Top of MATERIALS PROVIDED

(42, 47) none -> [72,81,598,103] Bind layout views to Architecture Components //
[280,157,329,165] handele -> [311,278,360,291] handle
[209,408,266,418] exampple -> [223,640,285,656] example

Bottom of MATERIALS PROVIDED
Top of MATERIALS PROVIDED

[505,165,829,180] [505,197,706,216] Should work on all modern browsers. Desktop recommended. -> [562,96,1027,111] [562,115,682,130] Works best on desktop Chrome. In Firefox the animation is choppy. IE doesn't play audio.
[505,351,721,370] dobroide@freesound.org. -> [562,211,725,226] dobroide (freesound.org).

Bottom of MATERIALS PROVIDED

WHAT YOU WILL DO:
Set down again, word for word, the stretch of records from the line with "(42, 47) none" to the line with "[209,408,266,418] exampple ->", both of those lines included.

SOLUTION TO THE EXERCISE:
(42, 47) none -> [72,81,598,103] Bind layout views to Architecture Components //
[280,157,329,165] handele -> [311,278,360,291] handle
[209,408,266,418] exampple -> [223,640,285,656] example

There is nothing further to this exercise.